22) Suggested Next Steps (Post-Hackathon)

  1. Integrate real messaging/calendar APIs with consent controls.
  2. Add robust auth and tenant isolation.
  3. Add policy layer for quiet hours and user boundaries.
  4. Add offline local LLM bundle profile for full private mode.
  5. Expand evaluation suite (precision of triggers, false positives, action acceptance rate).
  6. Add richer temporal models and per-contact embeddings lifecycle management.
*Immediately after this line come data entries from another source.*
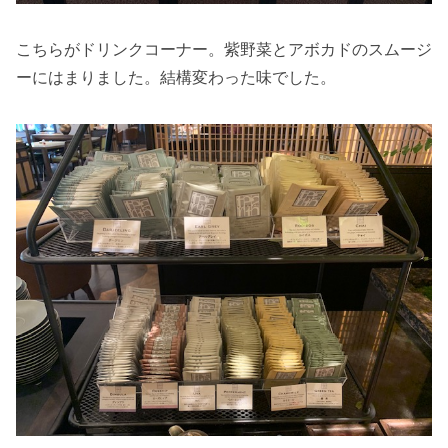
こちらがドリンクコーナー。紫野菜とアボカドのスムージ
ーにはまりました。結構変わった味でした。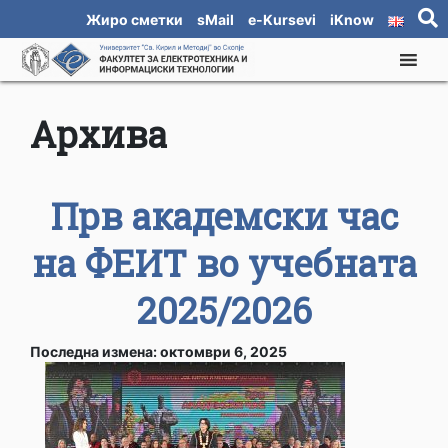
Жиро сметки
sMail
e-Kursevi
iKnow
Архива
Прв академски час
на ФЕИТ во учебната
2025/2026
Последна измена: октомври 6, 2025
23) Quick File Guide (Key Files)

API:

  • services/api/src/index.ts: app bootstrap + worker startup
  • services/api/src/routes/index.ts: all external endpoints
  • services/api/src/store/store.ts: persistence + tuning + decay mechanics
  • services/api/src/worker/autonomousWorker.ts: automation loop
  • services/api/src/audit/chain.ts: optional immutable event chain

ML:

  • services/ml/app/main.py: FastAPI ML routes
  • services/ml/app/scoring.py: math model + temporal training
  • services/ml/app/langgraph_flow.py: orchestration graph
  • services/ml/app/llm_clients.py: OpenAI/local planning + fallback
  • services/ml/app/embeddings.py: embedding provider + fail-open fallback
  • services/ml/app/rag_store.py: SQLite + vector index retrieval

Frontend:

  • services/frontend/src/App.tsx: complete dashboard UI
  • services/frontend/src/api.ts: API client methods
  • services/frontend/src/styles.css: visual system and components

Demo & infra:

  • docker-compose.yml
  • scripts/demo_run.sh
  • scripts/verify.sh

24) One-Paragraph Project Summary

bubbleOne is a privacy-first autonomous relationship copilot that transforms metadata into actionable social intelligence. It combines an interpretable temporal scoring model, anomaly detection, LangGraph-based decision orchestration, RAG memory retrieval, and a feedback loop that adapts behavior from user outcomes. The system runs as three Dockerized microservices with a social-style dashboard, supports OpenAI defaults for speed with local fallbacks for privacy, and demonstrates end-to-end automation depth suitable for hackathon judging.